え、お披露目すれば良いんですよね・・・。


***


脚のついた優美なグラスを持つ。一度脚を手に取って、もう片方の手で底の平らなところを。

少し、チュウ・ネズミン様が首を傾げてしまわれた。

「すみません、優雅にできていないと思いますが」

恐縮です。

「その持ち方は?」

「パーティでの貴族の持ち方だと」

チュウ・ネズミン様の目が据わった。

え、怖い。どうしよう。


「続けて」

とトラン様。

「続けて良いのですか」

「もちろん。お披露目しなければ。せっかくのご好意だ」

目が笑ってないですよ、トラン様ー!


動揺して泣きそうな気分で、次は言葉で説明しようと思う。

今、持っているグラスがグラグラ。空では無くて、炭酸のリンゴジュースが入っている。重いから、一口飲ませてもらおう。
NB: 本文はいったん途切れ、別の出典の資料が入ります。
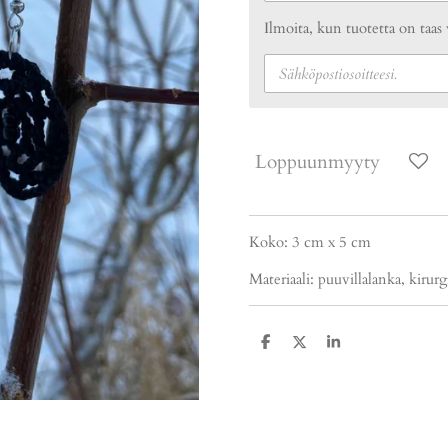
Ilmoita, kun tuotetta on taas 
Loppuunmyyty
Koko: 3 cm x 5 cm
Materiaali: puuvillalanka, kirurg
J
J
J
a
a
a
a
a
a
「待て。そこじゃない。グラスの脚、むしろボウル部分の底付近を持て。そのままでは危うい」

チュウ・ネズミン様が小さく指摘を入れて来られた。


え。

キョトン、とする。

変なところで動きを止めてしまったので、グラスが傾きかけてヒヤッとしたのを、トラン様がグラスを持たれた。

「すみません! 慣れて無くて」

「大丈夫だ。無理もない」

「本気か?」

とチュウ・ネズミン様がトラン様に確認され、トラン様が頷かれる。


「他には?」

「え。はい。飲み干してからの話になるんです」

「すぐに飲まなくて良いから、言葉で教えてくれないか」

とトラン様。


「グラスが空になったら、お料理をこの中に入れます」

あ。チュウ・ネズミン様の眉がギュッとしかめられた。

「あの、それで、飲み物のように食べると教えてもらいました。難しそうなので、うまくご披露できるか・・・」


「他は」

チュウ・ネズミン様が硬い顔で聞いてこられる。

「すみません、あの」

怖い雰囲気で、恐縮する。

「きみに怒っているわけではない。まて、タケ・グリーン嬢を呼ぶ」

「え」

「トラン、じゃなかった、きみもそれで良いか」

「はい」

つい名前を口にして訂正されるチュウ・ネズミン様とトラン様。互いに真顔だ。


なんだか不味い。たぶん、タケ・グリーン様が。

たぶん私、でたらめなマナーを教えられている。